Problem details: Across the entries that follow, tally every line holding the word "round" and reply with the count alone.
··· Material for this exercise
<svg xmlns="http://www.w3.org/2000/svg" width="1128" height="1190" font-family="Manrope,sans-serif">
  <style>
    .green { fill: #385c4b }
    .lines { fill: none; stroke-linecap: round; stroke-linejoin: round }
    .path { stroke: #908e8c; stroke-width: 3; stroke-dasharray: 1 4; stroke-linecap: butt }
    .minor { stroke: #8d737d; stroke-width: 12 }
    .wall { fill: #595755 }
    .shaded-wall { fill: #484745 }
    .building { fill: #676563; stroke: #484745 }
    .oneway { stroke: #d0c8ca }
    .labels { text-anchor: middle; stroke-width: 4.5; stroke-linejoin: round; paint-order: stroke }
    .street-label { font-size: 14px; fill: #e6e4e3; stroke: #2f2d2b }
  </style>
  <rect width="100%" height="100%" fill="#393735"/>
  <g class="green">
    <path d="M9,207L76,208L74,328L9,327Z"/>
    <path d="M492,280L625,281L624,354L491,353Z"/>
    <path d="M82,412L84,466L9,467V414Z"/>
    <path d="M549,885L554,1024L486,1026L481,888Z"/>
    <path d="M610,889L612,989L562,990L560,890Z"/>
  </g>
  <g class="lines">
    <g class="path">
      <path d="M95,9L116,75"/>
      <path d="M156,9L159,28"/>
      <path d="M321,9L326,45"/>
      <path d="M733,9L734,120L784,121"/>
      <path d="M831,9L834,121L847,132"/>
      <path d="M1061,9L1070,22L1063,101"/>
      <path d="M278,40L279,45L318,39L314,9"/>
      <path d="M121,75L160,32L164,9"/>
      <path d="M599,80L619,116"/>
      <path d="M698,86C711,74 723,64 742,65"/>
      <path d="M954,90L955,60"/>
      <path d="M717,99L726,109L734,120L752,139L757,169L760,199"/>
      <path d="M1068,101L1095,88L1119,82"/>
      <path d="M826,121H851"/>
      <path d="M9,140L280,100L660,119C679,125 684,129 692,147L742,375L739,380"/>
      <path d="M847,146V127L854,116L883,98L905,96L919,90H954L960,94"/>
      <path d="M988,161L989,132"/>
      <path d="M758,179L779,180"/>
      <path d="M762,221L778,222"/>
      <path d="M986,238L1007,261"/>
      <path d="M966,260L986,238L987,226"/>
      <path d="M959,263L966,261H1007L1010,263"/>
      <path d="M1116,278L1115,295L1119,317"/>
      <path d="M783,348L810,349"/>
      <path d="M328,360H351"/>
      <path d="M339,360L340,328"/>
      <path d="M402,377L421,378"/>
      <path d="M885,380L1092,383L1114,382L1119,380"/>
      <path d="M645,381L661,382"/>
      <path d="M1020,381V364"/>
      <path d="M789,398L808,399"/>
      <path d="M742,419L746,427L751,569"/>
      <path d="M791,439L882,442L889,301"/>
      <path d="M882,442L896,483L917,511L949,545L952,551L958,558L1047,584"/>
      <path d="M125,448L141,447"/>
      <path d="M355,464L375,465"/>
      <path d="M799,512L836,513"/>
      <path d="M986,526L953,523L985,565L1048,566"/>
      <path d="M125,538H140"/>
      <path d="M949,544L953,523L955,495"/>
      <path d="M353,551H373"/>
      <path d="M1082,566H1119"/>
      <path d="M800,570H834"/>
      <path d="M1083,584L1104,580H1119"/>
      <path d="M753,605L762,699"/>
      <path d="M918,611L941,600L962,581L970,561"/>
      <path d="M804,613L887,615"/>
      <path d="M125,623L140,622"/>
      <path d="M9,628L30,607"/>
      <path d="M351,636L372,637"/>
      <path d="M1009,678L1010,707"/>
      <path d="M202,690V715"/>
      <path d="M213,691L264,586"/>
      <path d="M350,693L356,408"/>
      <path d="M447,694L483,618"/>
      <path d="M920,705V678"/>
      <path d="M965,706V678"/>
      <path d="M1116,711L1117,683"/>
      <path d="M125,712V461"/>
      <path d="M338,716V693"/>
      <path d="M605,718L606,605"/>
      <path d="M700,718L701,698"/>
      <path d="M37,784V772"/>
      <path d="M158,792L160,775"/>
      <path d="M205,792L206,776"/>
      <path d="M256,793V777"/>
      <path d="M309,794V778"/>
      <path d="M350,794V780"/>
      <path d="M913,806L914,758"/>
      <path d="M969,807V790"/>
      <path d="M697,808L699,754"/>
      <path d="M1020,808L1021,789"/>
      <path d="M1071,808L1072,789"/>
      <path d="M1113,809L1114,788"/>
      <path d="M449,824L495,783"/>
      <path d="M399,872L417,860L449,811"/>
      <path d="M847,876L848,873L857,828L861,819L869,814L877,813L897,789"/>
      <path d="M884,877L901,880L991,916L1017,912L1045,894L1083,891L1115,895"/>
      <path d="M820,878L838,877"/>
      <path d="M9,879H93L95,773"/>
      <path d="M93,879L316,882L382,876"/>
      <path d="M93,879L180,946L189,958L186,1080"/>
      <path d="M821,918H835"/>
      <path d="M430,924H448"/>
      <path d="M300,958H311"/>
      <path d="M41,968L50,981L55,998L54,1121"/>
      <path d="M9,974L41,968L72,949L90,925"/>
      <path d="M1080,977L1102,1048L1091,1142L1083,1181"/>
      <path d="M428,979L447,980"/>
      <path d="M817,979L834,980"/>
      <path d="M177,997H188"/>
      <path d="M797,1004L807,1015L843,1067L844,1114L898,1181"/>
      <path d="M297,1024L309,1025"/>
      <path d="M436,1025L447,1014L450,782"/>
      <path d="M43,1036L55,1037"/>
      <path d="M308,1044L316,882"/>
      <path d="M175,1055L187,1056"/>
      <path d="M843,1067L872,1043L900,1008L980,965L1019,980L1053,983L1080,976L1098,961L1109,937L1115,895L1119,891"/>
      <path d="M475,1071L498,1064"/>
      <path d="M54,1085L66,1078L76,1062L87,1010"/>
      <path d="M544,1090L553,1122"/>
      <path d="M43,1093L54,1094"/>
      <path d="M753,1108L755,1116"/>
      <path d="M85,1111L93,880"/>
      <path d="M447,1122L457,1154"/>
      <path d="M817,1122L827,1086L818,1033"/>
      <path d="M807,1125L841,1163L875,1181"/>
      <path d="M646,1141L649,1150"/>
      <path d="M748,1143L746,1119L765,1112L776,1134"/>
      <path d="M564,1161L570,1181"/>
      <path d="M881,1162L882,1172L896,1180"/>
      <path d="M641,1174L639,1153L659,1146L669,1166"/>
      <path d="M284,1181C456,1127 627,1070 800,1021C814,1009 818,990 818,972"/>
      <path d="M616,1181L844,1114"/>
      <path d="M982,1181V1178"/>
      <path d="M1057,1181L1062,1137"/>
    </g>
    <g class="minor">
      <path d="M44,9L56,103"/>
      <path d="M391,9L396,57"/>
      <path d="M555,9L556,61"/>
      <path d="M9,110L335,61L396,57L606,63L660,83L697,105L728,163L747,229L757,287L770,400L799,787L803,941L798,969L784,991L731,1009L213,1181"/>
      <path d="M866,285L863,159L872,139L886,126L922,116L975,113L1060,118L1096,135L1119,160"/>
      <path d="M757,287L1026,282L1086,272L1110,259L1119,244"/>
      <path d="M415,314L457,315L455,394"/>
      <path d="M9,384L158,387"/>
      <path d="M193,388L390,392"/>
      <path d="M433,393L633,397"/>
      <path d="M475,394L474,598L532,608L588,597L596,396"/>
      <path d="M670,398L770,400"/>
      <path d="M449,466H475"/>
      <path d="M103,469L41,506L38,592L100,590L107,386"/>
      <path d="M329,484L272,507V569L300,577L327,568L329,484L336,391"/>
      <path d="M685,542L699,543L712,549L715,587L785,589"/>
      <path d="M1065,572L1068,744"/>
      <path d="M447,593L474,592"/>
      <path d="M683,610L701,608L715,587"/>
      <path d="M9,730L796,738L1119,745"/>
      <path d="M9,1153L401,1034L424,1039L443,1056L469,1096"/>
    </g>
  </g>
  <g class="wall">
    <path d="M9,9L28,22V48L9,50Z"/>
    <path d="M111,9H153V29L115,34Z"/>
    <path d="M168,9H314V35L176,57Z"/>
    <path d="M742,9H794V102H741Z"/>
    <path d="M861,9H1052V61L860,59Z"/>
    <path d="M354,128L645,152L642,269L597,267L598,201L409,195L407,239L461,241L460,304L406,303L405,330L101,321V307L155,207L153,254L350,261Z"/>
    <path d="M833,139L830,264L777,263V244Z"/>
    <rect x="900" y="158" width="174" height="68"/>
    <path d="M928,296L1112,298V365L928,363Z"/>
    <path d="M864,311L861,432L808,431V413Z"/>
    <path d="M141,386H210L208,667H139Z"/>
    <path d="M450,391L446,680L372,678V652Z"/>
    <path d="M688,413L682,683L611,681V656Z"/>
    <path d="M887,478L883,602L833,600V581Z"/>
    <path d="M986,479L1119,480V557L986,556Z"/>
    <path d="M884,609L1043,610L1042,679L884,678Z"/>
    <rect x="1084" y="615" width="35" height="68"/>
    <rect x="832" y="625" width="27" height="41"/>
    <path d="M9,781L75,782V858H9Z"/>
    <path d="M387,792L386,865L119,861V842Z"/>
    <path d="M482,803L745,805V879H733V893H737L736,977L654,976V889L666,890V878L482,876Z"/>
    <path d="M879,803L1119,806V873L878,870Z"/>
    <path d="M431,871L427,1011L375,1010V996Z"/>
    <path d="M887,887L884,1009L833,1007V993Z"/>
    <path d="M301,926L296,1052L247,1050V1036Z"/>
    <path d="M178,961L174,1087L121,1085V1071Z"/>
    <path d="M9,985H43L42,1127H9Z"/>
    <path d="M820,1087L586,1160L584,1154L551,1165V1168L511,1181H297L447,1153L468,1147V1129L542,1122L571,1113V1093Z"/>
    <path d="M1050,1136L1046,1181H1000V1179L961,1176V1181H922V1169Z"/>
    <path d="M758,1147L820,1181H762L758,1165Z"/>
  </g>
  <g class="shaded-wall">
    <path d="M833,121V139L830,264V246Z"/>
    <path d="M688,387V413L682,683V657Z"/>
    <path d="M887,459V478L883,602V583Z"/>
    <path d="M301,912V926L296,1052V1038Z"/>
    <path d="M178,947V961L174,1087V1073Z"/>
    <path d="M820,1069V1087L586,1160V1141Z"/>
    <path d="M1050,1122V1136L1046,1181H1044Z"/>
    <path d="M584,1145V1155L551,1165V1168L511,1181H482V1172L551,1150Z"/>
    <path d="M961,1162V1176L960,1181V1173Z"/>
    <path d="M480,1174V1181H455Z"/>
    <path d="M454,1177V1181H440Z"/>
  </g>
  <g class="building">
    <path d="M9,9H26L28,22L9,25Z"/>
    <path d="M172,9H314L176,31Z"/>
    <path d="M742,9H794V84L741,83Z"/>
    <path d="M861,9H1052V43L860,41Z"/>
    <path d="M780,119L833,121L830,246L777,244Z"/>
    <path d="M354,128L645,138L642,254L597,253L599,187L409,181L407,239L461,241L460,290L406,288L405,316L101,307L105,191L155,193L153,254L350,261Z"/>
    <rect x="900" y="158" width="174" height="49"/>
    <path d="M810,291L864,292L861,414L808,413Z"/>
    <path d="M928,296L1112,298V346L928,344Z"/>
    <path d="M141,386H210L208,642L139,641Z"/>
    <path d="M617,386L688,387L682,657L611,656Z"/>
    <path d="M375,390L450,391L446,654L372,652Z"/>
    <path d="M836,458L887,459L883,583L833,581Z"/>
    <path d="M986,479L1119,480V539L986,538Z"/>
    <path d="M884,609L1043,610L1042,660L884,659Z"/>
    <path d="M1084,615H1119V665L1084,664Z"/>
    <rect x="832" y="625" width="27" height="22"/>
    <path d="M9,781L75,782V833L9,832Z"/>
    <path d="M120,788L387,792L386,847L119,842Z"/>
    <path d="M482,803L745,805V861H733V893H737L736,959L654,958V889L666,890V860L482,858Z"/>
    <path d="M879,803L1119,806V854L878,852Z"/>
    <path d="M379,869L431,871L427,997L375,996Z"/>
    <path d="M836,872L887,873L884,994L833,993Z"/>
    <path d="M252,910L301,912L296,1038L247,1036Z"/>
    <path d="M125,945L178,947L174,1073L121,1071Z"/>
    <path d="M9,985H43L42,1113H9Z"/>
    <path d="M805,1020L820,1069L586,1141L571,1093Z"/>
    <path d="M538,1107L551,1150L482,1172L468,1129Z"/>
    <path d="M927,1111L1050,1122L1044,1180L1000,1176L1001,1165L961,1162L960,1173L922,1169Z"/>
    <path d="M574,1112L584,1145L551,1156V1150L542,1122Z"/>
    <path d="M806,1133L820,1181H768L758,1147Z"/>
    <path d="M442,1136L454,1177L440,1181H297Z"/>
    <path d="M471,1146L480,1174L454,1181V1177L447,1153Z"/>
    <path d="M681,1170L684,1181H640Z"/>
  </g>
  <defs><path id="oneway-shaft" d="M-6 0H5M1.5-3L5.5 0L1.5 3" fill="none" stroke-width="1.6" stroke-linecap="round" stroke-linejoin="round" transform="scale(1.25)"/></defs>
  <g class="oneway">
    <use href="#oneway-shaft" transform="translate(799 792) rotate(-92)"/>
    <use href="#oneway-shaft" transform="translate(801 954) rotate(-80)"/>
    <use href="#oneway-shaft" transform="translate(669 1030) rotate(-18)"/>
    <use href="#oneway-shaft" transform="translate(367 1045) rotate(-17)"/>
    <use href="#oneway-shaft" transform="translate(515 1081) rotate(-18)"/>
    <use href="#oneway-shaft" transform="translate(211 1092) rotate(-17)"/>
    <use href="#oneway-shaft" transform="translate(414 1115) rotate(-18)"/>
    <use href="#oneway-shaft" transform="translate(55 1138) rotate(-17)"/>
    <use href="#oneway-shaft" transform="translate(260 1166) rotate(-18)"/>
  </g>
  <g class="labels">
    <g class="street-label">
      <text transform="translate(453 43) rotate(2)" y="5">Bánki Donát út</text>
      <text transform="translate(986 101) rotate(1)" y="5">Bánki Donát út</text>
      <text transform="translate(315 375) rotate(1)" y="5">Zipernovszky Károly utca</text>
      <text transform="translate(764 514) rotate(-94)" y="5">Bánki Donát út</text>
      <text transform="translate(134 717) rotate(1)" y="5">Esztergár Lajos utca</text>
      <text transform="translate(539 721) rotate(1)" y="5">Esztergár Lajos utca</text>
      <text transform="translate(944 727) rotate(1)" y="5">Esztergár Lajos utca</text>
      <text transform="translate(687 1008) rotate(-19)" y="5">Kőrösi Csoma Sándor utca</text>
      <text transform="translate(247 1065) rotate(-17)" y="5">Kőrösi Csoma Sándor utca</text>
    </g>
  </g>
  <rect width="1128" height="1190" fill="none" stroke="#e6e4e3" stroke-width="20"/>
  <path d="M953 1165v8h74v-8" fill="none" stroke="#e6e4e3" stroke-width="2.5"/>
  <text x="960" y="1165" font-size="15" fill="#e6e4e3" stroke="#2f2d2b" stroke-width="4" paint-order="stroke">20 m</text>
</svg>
······
Task answer: 3